*** Opening Data for the task ***

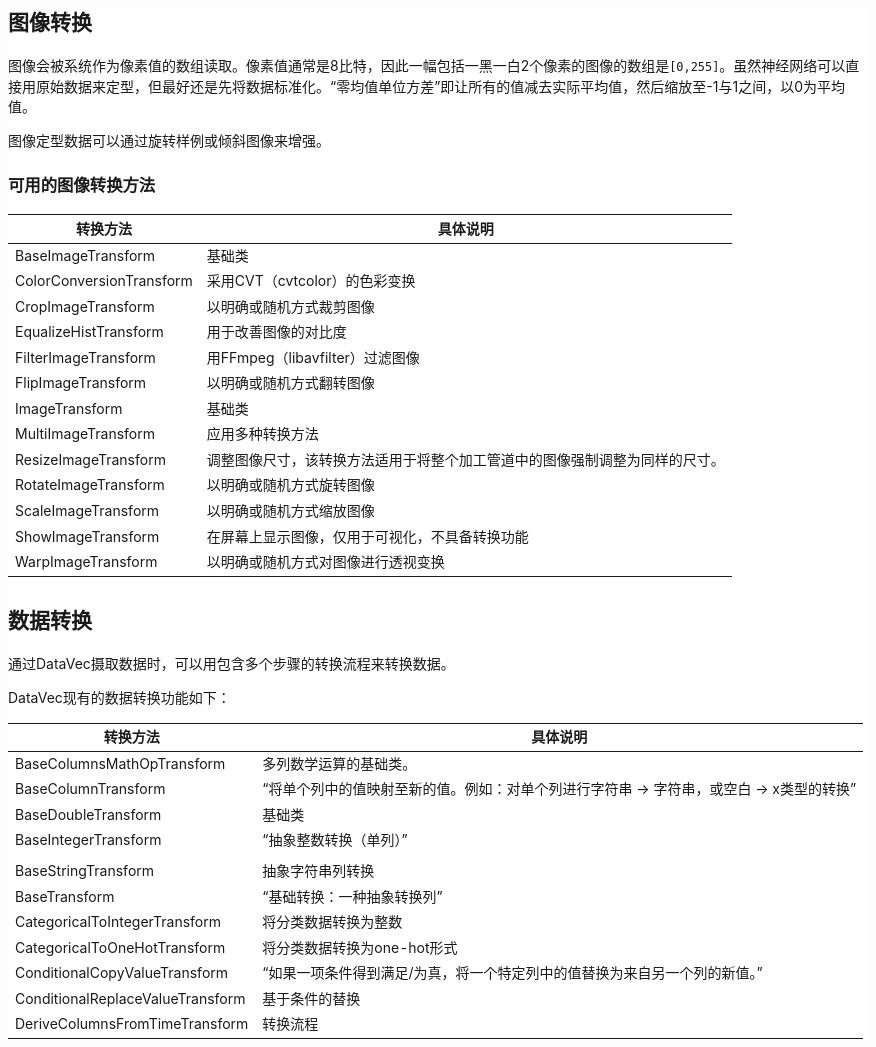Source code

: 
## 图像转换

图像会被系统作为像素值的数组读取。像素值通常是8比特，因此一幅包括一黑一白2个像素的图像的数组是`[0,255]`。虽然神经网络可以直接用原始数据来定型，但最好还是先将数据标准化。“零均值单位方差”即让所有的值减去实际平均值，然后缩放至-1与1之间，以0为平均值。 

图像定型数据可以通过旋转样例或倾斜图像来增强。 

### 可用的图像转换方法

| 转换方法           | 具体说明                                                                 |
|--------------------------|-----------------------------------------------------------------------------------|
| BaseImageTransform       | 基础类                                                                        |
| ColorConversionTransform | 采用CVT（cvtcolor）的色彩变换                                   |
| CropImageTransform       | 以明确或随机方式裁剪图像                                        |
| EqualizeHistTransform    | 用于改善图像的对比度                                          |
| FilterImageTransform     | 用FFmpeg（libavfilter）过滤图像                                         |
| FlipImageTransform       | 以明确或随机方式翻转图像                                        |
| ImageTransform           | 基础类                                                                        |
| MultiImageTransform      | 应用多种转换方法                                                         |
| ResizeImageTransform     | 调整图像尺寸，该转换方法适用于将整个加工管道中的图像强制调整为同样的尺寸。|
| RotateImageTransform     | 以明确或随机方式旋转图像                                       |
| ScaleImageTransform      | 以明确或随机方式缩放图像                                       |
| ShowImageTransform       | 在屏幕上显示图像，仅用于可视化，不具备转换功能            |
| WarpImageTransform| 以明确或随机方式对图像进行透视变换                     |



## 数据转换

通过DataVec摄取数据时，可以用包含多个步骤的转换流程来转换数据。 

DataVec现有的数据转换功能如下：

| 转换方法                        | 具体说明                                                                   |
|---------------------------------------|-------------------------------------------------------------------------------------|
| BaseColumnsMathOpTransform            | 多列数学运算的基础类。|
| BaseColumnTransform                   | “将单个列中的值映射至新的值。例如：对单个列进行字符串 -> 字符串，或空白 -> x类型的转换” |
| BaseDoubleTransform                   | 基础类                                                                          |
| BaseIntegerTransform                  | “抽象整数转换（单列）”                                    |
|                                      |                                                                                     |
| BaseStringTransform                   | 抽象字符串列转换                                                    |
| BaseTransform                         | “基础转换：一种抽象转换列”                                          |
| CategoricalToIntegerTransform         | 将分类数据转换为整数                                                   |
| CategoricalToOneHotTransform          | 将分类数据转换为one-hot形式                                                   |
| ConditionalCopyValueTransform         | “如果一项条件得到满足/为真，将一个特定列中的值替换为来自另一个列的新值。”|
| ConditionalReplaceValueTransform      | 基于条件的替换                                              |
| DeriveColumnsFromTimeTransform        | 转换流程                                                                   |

*** Closing Data for the task ***
*** Opening Data for the task ***

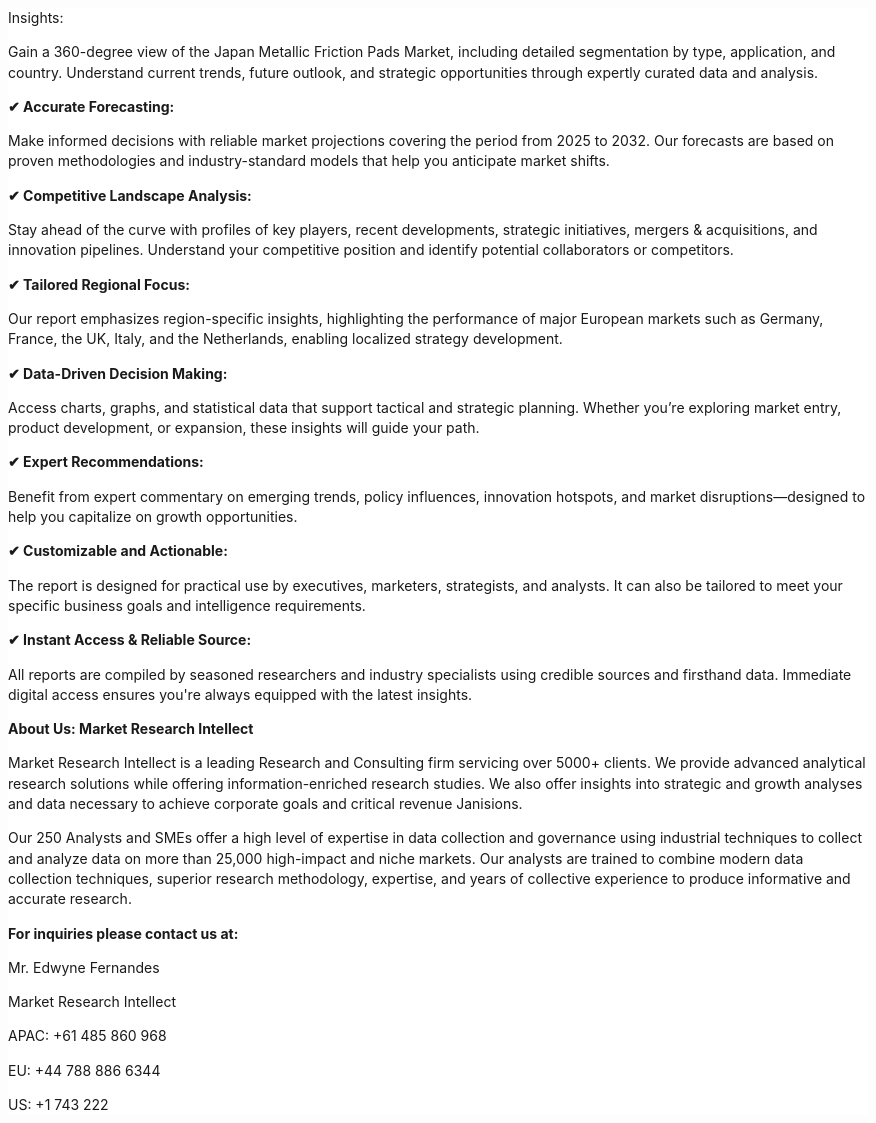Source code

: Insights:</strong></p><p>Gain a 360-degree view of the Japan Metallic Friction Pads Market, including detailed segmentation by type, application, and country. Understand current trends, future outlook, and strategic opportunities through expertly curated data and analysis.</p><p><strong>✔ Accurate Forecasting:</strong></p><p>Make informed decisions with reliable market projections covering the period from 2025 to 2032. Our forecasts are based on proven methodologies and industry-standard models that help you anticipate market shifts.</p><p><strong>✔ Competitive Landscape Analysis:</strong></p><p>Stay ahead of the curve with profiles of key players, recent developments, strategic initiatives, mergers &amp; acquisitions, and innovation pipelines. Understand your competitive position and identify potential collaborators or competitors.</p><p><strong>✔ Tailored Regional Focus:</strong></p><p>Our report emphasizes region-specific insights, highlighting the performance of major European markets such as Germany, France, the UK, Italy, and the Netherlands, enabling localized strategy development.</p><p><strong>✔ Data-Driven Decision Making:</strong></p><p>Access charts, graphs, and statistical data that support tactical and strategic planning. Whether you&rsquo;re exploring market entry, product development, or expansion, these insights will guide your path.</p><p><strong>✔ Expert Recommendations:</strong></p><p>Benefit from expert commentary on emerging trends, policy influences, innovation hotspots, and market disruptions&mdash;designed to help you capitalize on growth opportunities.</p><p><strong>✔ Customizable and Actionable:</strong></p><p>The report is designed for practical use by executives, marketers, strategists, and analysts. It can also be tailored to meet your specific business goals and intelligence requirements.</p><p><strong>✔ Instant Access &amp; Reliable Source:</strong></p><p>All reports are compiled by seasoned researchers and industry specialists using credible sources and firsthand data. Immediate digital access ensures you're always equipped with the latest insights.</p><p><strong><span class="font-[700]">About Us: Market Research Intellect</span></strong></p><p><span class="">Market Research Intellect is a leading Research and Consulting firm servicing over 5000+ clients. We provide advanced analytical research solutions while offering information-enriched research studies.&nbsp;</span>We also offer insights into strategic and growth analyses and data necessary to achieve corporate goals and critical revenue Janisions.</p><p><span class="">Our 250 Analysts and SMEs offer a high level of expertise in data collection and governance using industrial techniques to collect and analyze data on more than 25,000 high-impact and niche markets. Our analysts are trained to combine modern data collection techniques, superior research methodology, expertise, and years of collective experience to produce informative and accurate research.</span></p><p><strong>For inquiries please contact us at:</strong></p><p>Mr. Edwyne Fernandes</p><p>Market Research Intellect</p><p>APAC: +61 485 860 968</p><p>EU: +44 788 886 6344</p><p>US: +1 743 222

*** Closing Data for the task ***

• **What you are asked to do**:
In the stretch from "通过DataVec摄取数据时，可以用包含多个步骤的转换流程来转换数据。" through "DataVec现有的数据转换功能如下：", change every "摄取" to "导入" and leave everything else the same. Give back only those lines.

• **Response area**:
通过DataVec导入数据时，可以用包含多个步骤的转换流程来转换数据。 

DataVec现有的数据转换功能如下：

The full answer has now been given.